Rear fenders and wheel house, complete with all inner structure and gas door, smooth and ding-free as the day they were produced, all 1941-47 junior and senior Clippers except limo.

Same excellent shape rear doors for above, complete with windows and regulator assembly.

Note: Just as 1941 Cadillac convertible shares every piece of sheet metal with '41 Pontiac conv., so do junior and senior Packard Clipper share s o m e of the same non-mechanical parts.

Center pillar assembly, doorpost or "dogleg," left and right, for all except limo and base 1942-47 juniors.

Hoods. Mint, immaculate, scratch- and ding-free, smooth and straight as the day they were stamped. One in prime, t'other black, either original paint or good '50s Packard agency-quality respray. For 1941, and 1942-47 seniors.

1941-47 mint dash cigar lighter.

1942 180 Clipper, 1946-47 Custom Super rear seat ashtray lid, stainless/gold. Lovely.

Windshield woodgrained finishing molding, sharp, 1946-47. Same for rear window.

Custom Super front seat back duo-grained molding.

Out of grille extensions, "cat whiskers" other than top left & top right for '42 junior, '46-'47 Deluxe 8, Packard part #s 378860 & 378861. Mint means mint.

Flawless, mint stainless moldings, 1941-47: Left rear door belt molding #370189. Right rear quarter belt mldg. #370190. Right front door stainless finishing rim #372530; left rear #372531.

Rear floor stainless mldgs., all but limo.

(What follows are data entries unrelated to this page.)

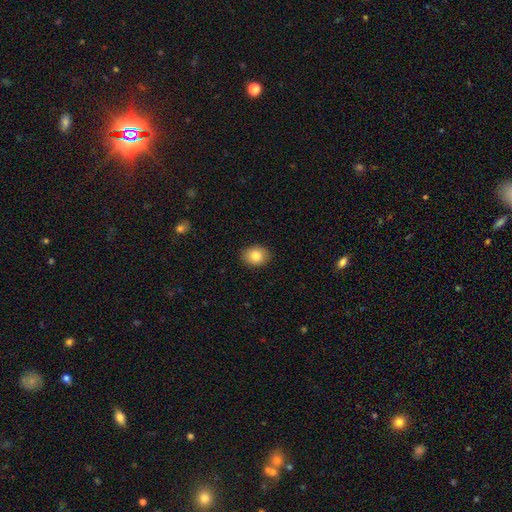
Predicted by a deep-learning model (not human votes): Smooth or featured? smooth (83%)
How rounded? in between (58%)
Merging? none (89%)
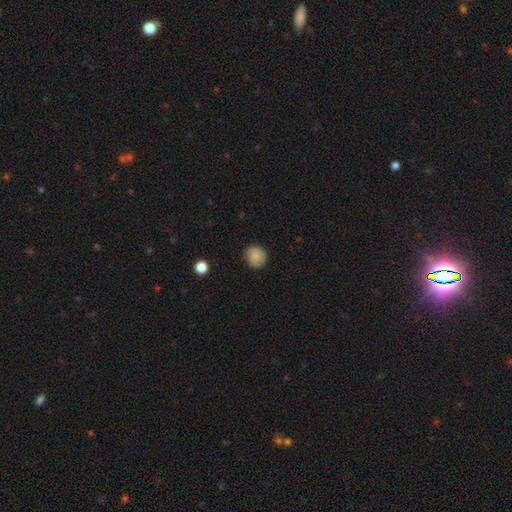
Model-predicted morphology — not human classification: smooth 85%, star or artifact 9%, featured or disk 6%. Down the decision tree: how rounded — round (86%); merging — none (84%).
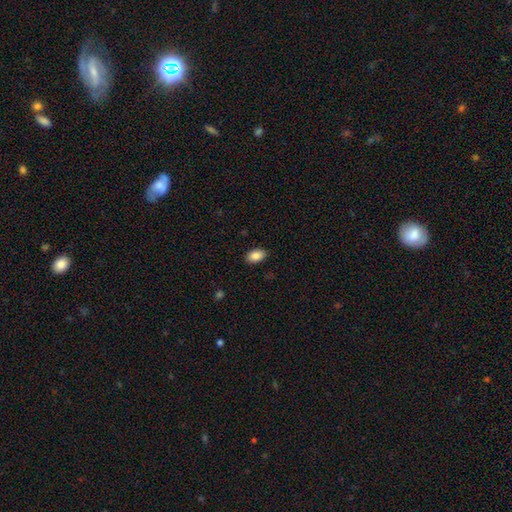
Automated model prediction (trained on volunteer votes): A smooth galaxy with no disk features (87%) that is in between round and cigar-shaped (92%).

Vote fractions:
- Smooth or featured? smooth: 87% / star or artifact: 7% / featured or disk: 5%
- How rounded? in between: 92% / round: 7% / cigar-shaped: 1%
- Merging? none: 88% / minor disturbance: 9% / major disturbance: 2% / merger: 1%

Complete junior left tail light including mint glass lens.

Headlight retainer, rim, complete bucket assemblies.

Complete rear seat fold-down armrest, nice original houndstooth upholstery. Or recover if your interior different.

Nice interior door and window regulator handles and escutcheons, 1946-47.

Mint chrome radio opening cover #371541, all 1941-47 but base 1946-47 juniors and taxi, in which it was painted. This is the large, diecast piece into which slide the controls for head/driving/fog/map lights, ElectroMatic, etc.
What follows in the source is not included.